= Their Highest Potential: An African American School Community in the Segregated South =

1996 book by Vanessa Siddle Walker

Their Highest Potential: An African American School Community in the Segregated South is a 1996 non-fiction book about Caswell County Training School in Yanceyville, North Carolina by Vanessa Siddle Walker, published by the University of North Carolina Press. It was written by a former student of the training school and daughter of one of the teachers. Despite the school's poor resources, Walker argued that positive influences happened in the segregated school. Her research came from 100 open-ended interviews with former students, teachers, and parents associated with the school.

==Content==
Caswell County Training School (CCTS) was an all-Black high school located in Yanceyville, North Carolina, during the years 1934 to 1969. As a former student and the daughter of one of the school's long-serving teachers, Walker approached her research as an endeavor in "historical ethnography", which emphasizes the group's culture and perspectives. While she incorporated some archival materials and other documentation, her primary insights came from a comprehensive series of 100 open-ended interviews with former students, teachers, and parents associated with the school, conducted over six years. Through thematic analysis of these interviews, she identified key themes or "threads" that weaved together her narrative.

The first three chapters of the book explore the connection between the school and the Black community, highlighting the importance of parents as supporters and advocates for the school. Chapters 4–6 make a case for a unique "school ethic" at CCTS, which reflects an educational approach grounded in a collective dedication to students by both the principal and teachers.
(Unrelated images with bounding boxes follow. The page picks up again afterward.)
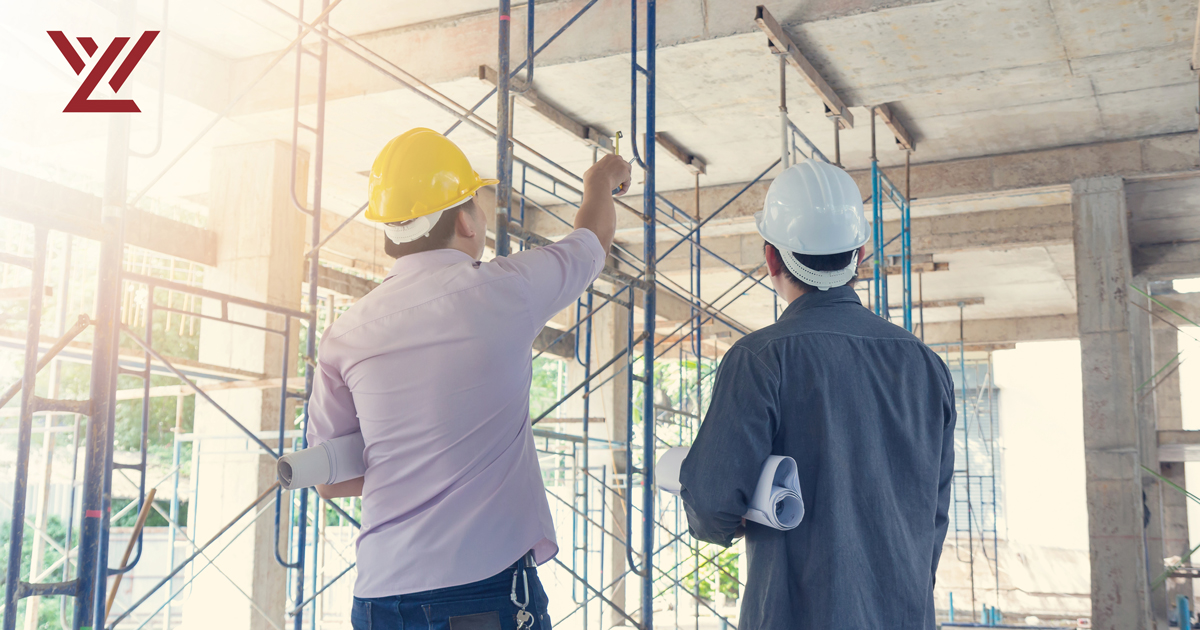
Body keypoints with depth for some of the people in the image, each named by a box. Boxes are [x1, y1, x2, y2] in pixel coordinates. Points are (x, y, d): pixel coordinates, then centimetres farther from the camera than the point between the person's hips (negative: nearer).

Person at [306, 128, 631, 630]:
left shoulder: (345, 334, 2)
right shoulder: (505, 291, -5)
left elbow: (330, 481, 9)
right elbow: (594, 236, 17)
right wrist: (600, 181, 39)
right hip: (490, 586, -3)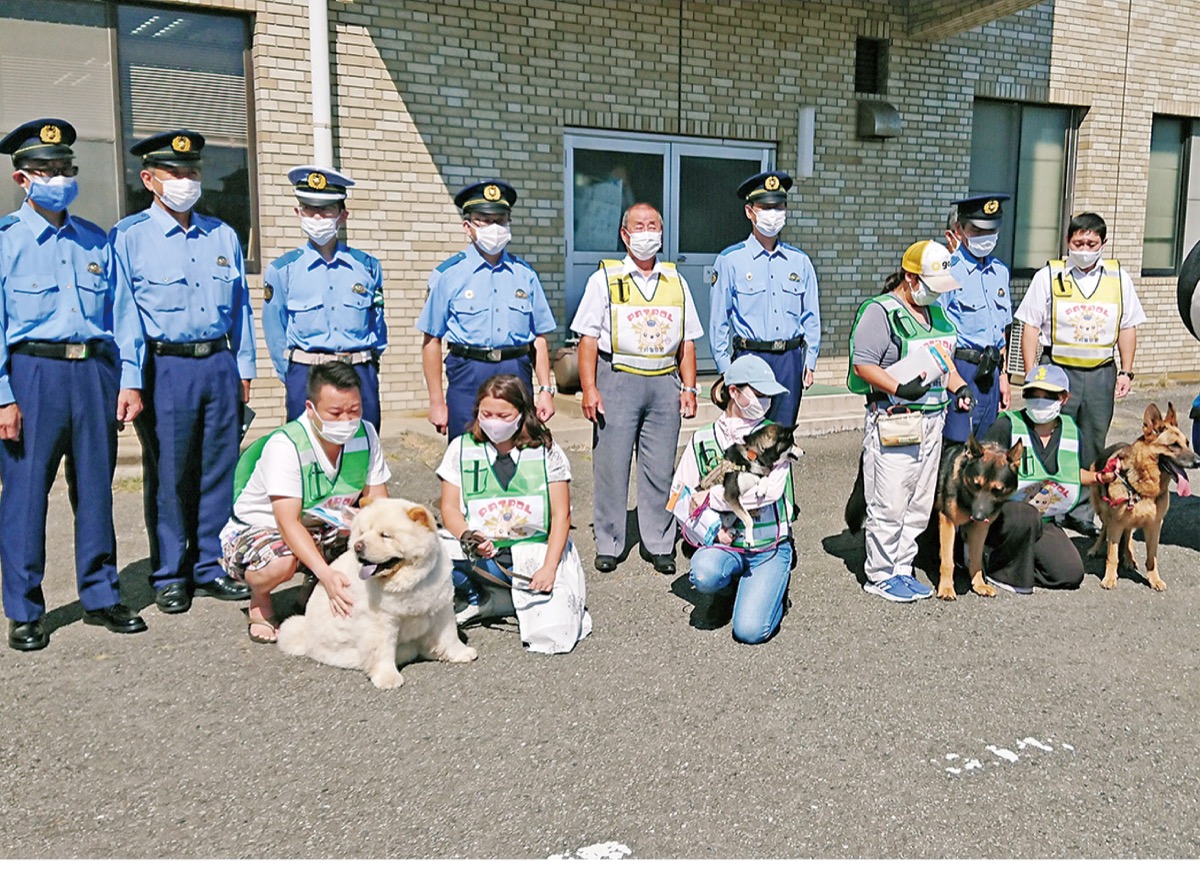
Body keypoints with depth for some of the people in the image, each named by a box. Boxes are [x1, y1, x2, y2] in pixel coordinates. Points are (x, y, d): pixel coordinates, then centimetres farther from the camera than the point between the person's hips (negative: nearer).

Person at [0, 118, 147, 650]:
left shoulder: (96, 241, 14)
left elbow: (122, 311, 12)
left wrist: (130, 380, 3)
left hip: (95, 371, 3)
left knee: (96, 489, 8)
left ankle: (100, 597, 19)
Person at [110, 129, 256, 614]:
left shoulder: (222, 235, 14)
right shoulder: (128, 236, 0)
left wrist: (244, 368, 12)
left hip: (219, 363, 4)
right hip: (165, 368, -4)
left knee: (219, 471, 7)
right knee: (168, 476, 2)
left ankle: (210, 567, 21)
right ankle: (170, 576, 15)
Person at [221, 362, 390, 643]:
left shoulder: (365, 435, -11)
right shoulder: (284, 445, -27)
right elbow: (288, 523, -33)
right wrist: (327, 574, -47)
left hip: (321, 529, 5)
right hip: (257, 529, -5)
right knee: (281, 561, -39)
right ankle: (259, 601, -2)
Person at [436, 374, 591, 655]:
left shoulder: (546, 451, 1)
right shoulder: (461, 448, 5)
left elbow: (561, 515, 0)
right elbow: (449, 509, 3)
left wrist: (549, 568, -13)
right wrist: (469, 537, -19)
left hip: (538, 552, -1)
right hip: (482, 556, 1)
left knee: (551, 634, -25)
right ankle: (480, 600, -1)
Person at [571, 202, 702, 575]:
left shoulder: (676, 281, 16)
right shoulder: (605, 278, 6)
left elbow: (686, 341, 17)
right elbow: (588, 338, 0)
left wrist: (689, 387, 8)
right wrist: (589, 388, -9)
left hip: (665, 382, 3)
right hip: (617, 380, -2)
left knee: (660, 468, 4)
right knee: (611, 465, 0)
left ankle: (659, 546, 15)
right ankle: (608, 545, 12)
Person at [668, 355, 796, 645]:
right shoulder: (703, 441, 2)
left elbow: (768, 489, -18)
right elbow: (680, 498, 1)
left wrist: (710, 497, -15)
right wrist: (710, 529, -13)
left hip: (770, 546, -1)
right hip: (726, 543, 2)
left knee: (750, 630, -19)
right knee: (704, 574, -34)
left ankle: (771, 588, 16)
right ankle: (728, 585, 5)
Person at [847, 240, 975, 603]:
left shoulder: (935, 312, 19)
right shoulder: (880, 311, -8)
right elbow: (862, 365, -15)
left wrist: (959, 387, 10)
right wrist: (899, 389, -25)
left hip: (932, 421, 9)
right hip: (894, 423, -8)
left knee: (920, 504, 12)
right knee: (889, 504, -4)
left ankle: (902, 568, 23)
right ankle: (879, 575, 9)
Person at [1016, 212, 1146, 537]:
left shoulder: (1118, 277, 8)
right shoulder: (1049, 276, 0)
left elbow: (1127, 327, 12)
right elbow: (1031, 327, -2)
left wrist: (1126, 372, 6)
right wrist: (1031, 375, -7)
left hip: (1101, 374, 3)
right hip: (1057, 370, -3)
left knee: (1092, 447, 8)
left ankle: (1080, 513, 19)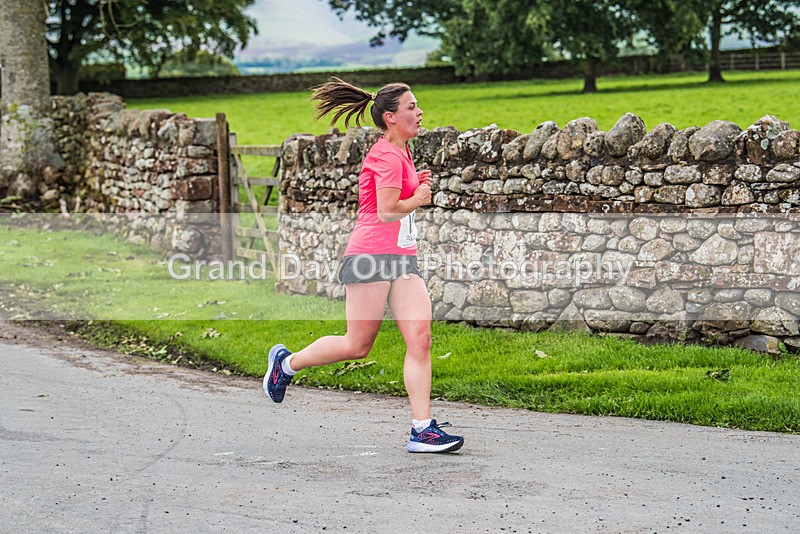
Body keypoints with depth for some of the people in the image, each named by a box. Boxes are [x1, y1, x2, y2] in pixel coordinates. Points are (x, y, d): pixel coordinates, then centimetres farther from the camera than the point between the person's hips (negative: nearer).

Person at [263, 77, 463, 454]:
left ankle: (422, 429, -7)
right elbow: (386, 211, -19)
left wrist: (416, 185, 15)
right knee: (358, 345, -1)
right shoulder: (388, 155, -12)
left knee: (420, 339, -6)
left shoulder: (399, 151, 19)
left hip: (403, 258, 9)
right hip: (371, 254, -9)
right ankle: (286, 362, 23)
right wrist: (419, 198, -3)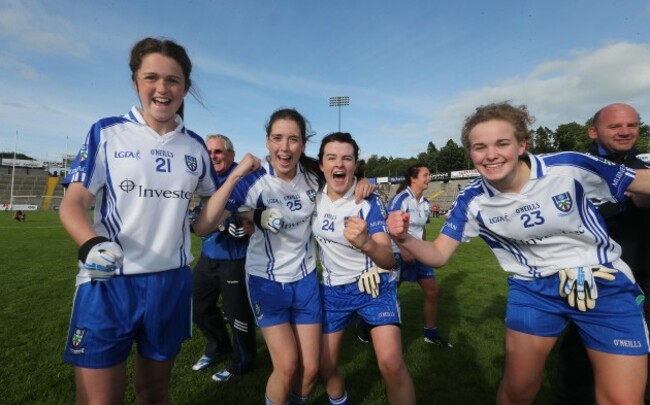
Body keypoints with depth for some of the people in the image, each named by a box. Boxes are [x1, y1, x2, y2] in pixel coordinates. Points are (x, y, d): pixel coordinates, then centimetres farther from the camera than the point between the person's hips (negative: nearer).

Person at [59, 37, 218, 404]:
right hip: (108, 282, -2)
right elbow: (73, 202, -9)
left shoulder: (196, 146, 6)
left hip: (172, 284, 3)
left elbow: (213, 198, 22)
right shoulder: (107, 133, -3)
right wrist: (91, 244, -26)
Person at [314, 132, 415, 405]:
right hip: (333, 289, 4)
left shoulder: (369, 201, -20)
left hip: (374, 286, -3)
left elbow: (389, 260, -28)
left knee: (391, 364, -19)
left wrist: (365, 242, -49)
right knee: (325, 365, 10)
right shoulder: (314, 196, -8)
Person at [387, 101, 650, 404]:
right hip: (532, 290, 1)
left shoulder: (569, 167, -20)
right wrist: (405, 239, -34)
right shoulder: (471, 201, -15)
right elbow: (438, 255, -15)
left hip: (605, 284, 0)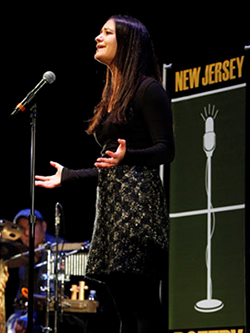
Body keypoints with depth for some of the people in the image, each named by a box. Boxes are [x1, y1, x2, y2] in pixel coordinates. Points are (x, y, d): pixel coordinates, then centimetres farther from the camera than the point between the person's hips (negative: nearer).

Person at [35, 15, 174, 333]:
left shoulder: (148, 89, -4)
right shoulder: (111, 96, 22)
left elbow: (166, 150, -10)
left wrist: (127, 157, -27)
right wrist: (67, 176, 29)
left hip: (137, 200, -9)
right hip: (110, 204, 9)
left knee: (144, 306, -12)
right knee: (125, 307, 7)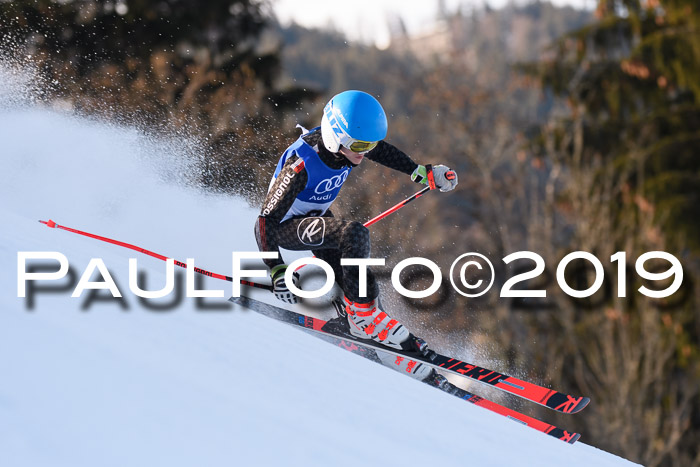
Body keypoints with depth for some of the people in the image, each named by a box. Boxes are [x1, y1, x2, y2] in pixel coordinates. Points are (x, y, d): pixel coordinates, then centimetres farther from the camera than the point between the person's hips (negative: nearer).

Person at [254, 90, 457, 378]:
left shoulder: (347, 142, -16)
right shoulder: (302, 165, -36)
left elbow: (382, 151, 8)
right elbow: (268, 219, -30)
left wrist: (423, 173, 5)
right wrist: (277, 271, -34)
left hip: (316, 219, 8)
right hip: (284, 226, -8)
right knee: (355, 235, -30)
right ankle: (363, 316, -21)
Walker stated, "Although Black schools were indeed commonly lacking in facilities and funding, some evidence suggests that the environment of the segregated school had affective traits, institutional policies, and community support that helped Black children learn in spite of the neglect their schools received from White school boards."

==Reception==
Clarence L. Mohr of The American Journal of Education said, "Whatever her intention, Walker has written a book that is likely to be welcomed by Black and other minority educators and elected officials who favor the creation of racially monolithic learning environments." Michael Fultz, writing for History of Education Quarterly wrote, "Walker has crafted an interesting argument: namely, that 'to remember segregated schools largely by recalling only their poor resources presents a historically inaccurate picture.'" Eric R. Jackson of Educational Studies said that despite the book's strengths, it has multiple weaknesses such as the "lack of definitions for many qualitive terms" and "the lack of quantitative evidence used to assess the accomplishments and achievements of the students that attended the school".